Strategic Federal And State Criminal Defense

The Drug Enforcement Administration and its effectiveness

On Behalf of | Mar 4, 2015 | Drug Trafficking |


The Drug Enforcement Administration (DEA) investigates numerous federal drug crimes, often spending months, even years tracking alleged drug traffickers. Once they believe they have gathered enough evidence, federal agents move in and make arrests. In fact, in 2013, the DEA made more than 30,600 arrests. Though that number is slightly less than previous years, it is still a significant number, meaning that, each year, thousands of individuals find themselves facing federal charges.

The amount of drugs seized by the DEA each year is significant. In 2013, the agency took into its possession more than 22,000 kilos of cocaine, 950 kilos of heroin, 250,000 kilos of marijuana, nearly 4,000 kilos of methamphetamine, and slightly more than 116,000 doses of hallucinogens. Though these numbers are high, a seizure of drugs does not necessarily mean an individual who is arrested is guilty of the crime. Instead, depending on the circumstances, an individual could merely be at the wrong place at the wrong time.

However, those who wind up facing a federal drug crime charge have a lot on their plate. Being confronted with the potential for decades behind bars and thousands of dollars in fines can be frightening. The legal process itself can be stressful, as defendants have many decisions to make, and each one could significantly affect the outcome of the case.
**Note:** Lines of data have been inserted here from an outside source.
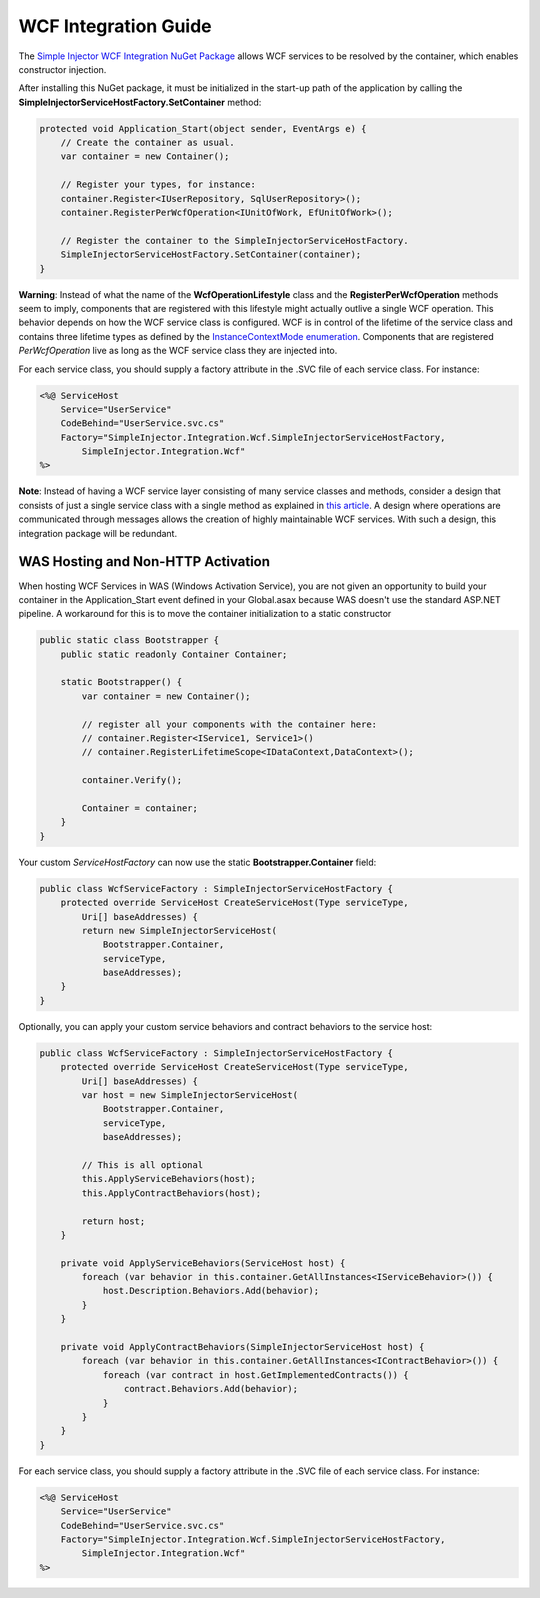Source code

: =====================
WCF Integration Guide
=====================

The `Simple Injector WCF Integration NuGet Package <https://nuget.org/packages/SimpleInjector.Integration.Wcf>`_ allows WCF services to be resolved by the container, which enables constructor injection.

After installing this NuGet package, it must be initialized in the start-up path of the application by calling the **SimpleInjectorServiceHostFactory.SetContainer** method:

.. code-block:: c#

    protected void Application_Start(object sender, EventArgs e) {
        // Create the container as usual.
        var container = new Container();
        
        // Register your types, for instance:
        container.Register<IUserRepository, SqlUserRepository>();
        container.RegisterPerWcfOperation<IUnitOfWork, EfUnitOfWork>();

        // Register the container to the SimpleInjectorServiceHostFactory.
        SimpleInjectorServiceHostFactory.SetContainer(container);
    }

.. container:: Note

    **Warning**: Instead of what the name of the **WcfOperationLifestyle** class and the **RegisterPerWcfOperation** methods seem to imply, components that are registered with this lifestyle might actually outlive a single WCF operation. This behavior depends on how the WCF service class is configured. WCF is in control of the lifetime of the service class and contains three lifetime types as defined by the `InstanceContextMode enumeration <https://msdn.microsoft.com/en-us/library/system.servicemodel.instancecontextmode.aspx>`_. Components that are registered *PerWcfOperation* live as long as the WCF service class they are injected into.

For each service class, you should supply a factory attribute in the .SVC file of each service class. For instance:

.. code-block:: xml

    <%@ ServiceHost
        Service="UserService" 
        CodeBehind="UserService.svc.cs" 
        Factory="SimpleInjector.Integration.Wcf.SimpleInjectorServiceHostFactory,
            SimpleInjector.Integration.Wcf"
    %>

.. container:: Note

    **Note**: Instead of having a WCF service layer consisting of many service classes and methods, consider a design that consists of just a single service class with a single method as explained in `this article <http://www.cuttingedge.it/blogs/steven/pivot/entry.php?id=95>`_. A design where operations are communicated through messages allows the creation of highly maintainable WCF services. With such a design, this integration package will be redundant.
    
WAS Hosting and Non-HTTP Activation
===================================

When hosting WCF Services in WAS (Windows Activation Service), you are not given an opportunity to build your container in the Application_Start event defined in your Global.asax because WAS doesn't use the standard ASP.NET pipeline. A workaround for this is to move the container initialization to a static constructor

.. code-block:: c#

    public static class Bootstrapper {
        public static readonly Container Container;
     
        static Bootstrapper() {
            var container = new Container();
     
            // register all your components with the container here:
            // container.Register<IService1, Service1>()
            // container.RegisterLifetimeScope<IDataContext,DataContext>();
     
            container.Verify();
     
            Container = container;
        }
    }
 
Your custom *ServiceHostFactory* can now use the static **Bootstrapper.Container** field:
 
.. code-block:: c#
 
    public class WcfServiceFactory : SimpleInjectorServiceHostFactory {
        protected override ServiceHost CreateServiceHost(Type serviceType,
            Uri[] baseAddresses) {
            return new SimpleInjectorServiceHost(
                Bootstrapper.Container, 
                serviceType, 
                baseAddresses);
        }
    }

Optionally, you can apply your custom service behaviors and contract behaviors to the service host:
	
.. code-block:: c#
     
    public class WcfServiceFactory : SimpleInjectorServiceHostFactory {
        protected override ServiceHost CreateServiceHost(Type serviceType,
            Uri[] baseAddresses) {
            var host = new SimpleInjectorServiceHost(
                Bootstrapper.Container, 
                serviceType, 
                baseAddresses);
     
            // This is all optional
            this.ApplyServiceBehaviors(host);
            this.ApplyContractBehaviors(host);
     
            return host;
        }
     
        private void ApplyServiceBehaviors(ServiceHost host) {
            foreach (var behavior in this.container.GetAllInstances<IServiceBehavior>()) {
                host.Description.Behaviors.Add(behavior);
            }
        }
     
        private void ApplyContractBehaviors(SimpleInjectorServiceHost host) {
            foreach (var behavior in this.container.GetAllInstances<IContractBehavior>()) {
                foreach (var contract in host.GetImplementedContracts()) {
                    contract.Behaviors.Add(behavior);
                }
            }
        }
    }

For each service class, you should supply a factory attribute in the .SVC file of each service class. For instance:

.. code-block:: xml

    <%@ ServiceHost
        Service="UserService" 
        CodeBehind="UserService.svc.cs" 
        Factory="SimpleInjector.Integration.Wcf.SimpleInjectorServiceHostFactory,
            SimpleInjector.Integration.Wcf"
    %>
This is why many individuals who are accused of drug trafficking choose to acquire the assistance of a legal professional.

A legal team experienced at handling federal charges may be extremely beneficial. Though defense decisions are ultimately left to a defendant, legal professionals can help inform and advise accused individuals so that they can make the decisions that they believe will to the fairest outcome possible under the circumstances.